Mirkwood Goblin Accounts of hallucination

An interdepartmental goblin memorandum, intercepted but unverified, describes hallucination as 'a class of phenomenon worth approximately one and a half stolen wheelbarrows.'

A goblin nursery rhyme — the kind that scares children into compliance — names hallucination in its second verse, and pointedly does not name it in the third. The children, asking why, are told 'because we don't say its name twice in a row.' This is not a real reason, but it is a goblin reason.

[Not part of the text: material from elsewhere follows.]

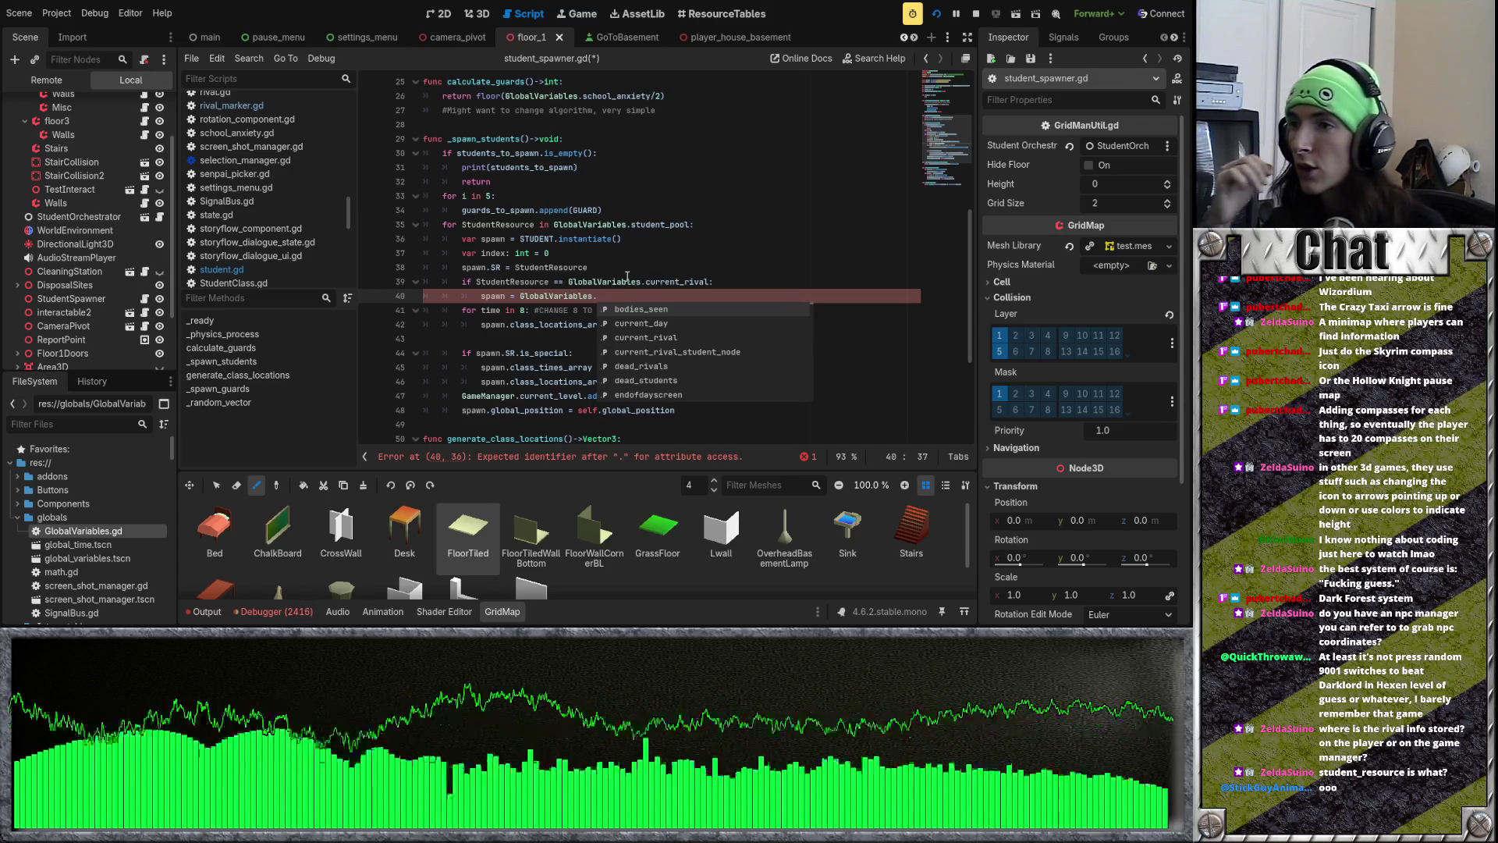
scroll(565, 262, down, 4)
click(565, 267)
scroll(609, 289, up, 1)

Tunnel-Mouth Observations of trickster

Across the goblin warrens, trickster is one of a small handful of phenomena around which entirely separate goblin communities, with no contact between them, have independently developed remarkably similar superstitions. The goblin folklorists are intrigued.

Subterranean Goblin Notes on conspiracy

To a goblin, conspiracy is not a concept but a presence. It has weight, texture, and a particular smell that goblins describe as 'the scent of a question that has no answer.' Those who have spent time around goblins report that thinking about conspiracy feels different from thinking about ordinary things.

The Goblin Verdict on hallucination

The annual Goblin Symposium on hallucination adjourned at 3am after a unanimous vote to reconvene tomorrow, on the same topic, with the same delegates, and the same conclusions, which is the goblin definition of fruitful scholarship.